* **Task to carry out**: The line with "فيها الأصدقاء ونعرف" and each line following it, up to the final line of the data, should be set down exactly; pictures stay out.
___ Data ___
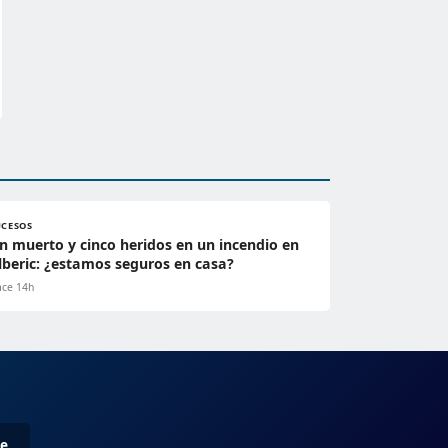
UCESOS
n muerto y cinco heridos en un incendio en
lberic: ¿estamos seguros en casa?
ce 14h
me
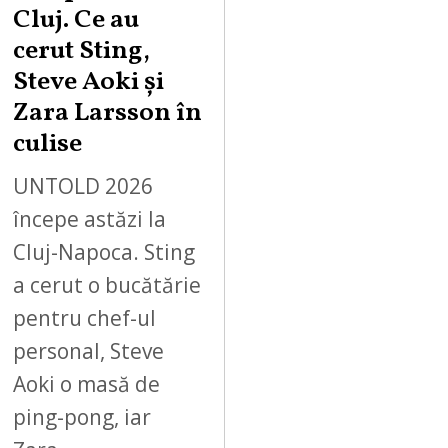
Cluj. Ce au
cerut Sting,
Steve Aoki și
Zara Larsson în
culise
UNTOLD 2026
începe astăzi la
Cluj-Napoca. Sting
a cerut o bucătărie
pentru chef-ul
personal, Steve
Aoki o masă de
ping-pong, iar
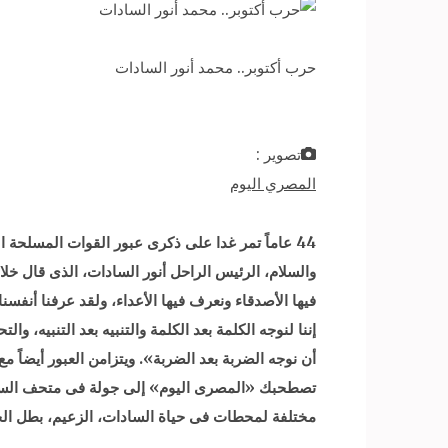
حرب أكتوبر.. محمد أنور السادات
تصوير :
المصري اليوم
والسلام، الرئيس الراحل أنور السادات، الذى قال 
فيها الأصدقاء ونعرف فيها الأعداء، ولقد عرفنا أنفسنا
إننا لنوجه الكلمة بعد الكلمة والتنبيه بعد التنبيه، و
تصطحبك «المصرى اليوم» إلى جولة فى متحف السادات 
مختلفة لمحطات فى حياة السادات، الزعيم، بطل الح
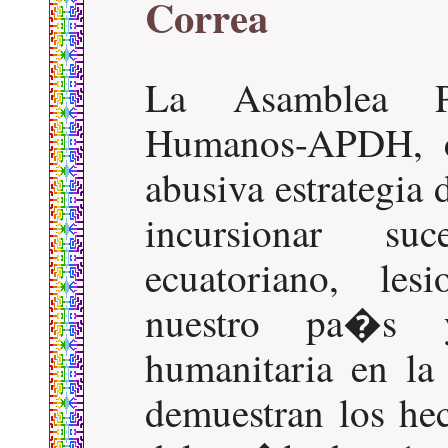
Correa
La Asamblea P
Humanos-APDH, co
abusiva estrategia
incursionar suc
ecuatoriano, le
nuestro pa�s y
humanitaria en l
demuestran los he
___
* **Response box**:
فيها الأصدقاء ونعرف فيها الأعداء، ولقد عرفنا أنفسنا
إننا لنوجه الكلمة بعد الكلمة والتنبيه بعد التنبيه، و
تصطحبك «المصرى اليوم» إلى جولة فى متحف السادات 
مختلفة لمحطات فى حياة السادات، الزعيم، بطل الح
Correa
La Asamblea P
Humanos-APDH, co
abusiva estrategia
incursionar suc
ecuatoriano, le
nuestro pa�s y
humanitaria en l
demuestran los he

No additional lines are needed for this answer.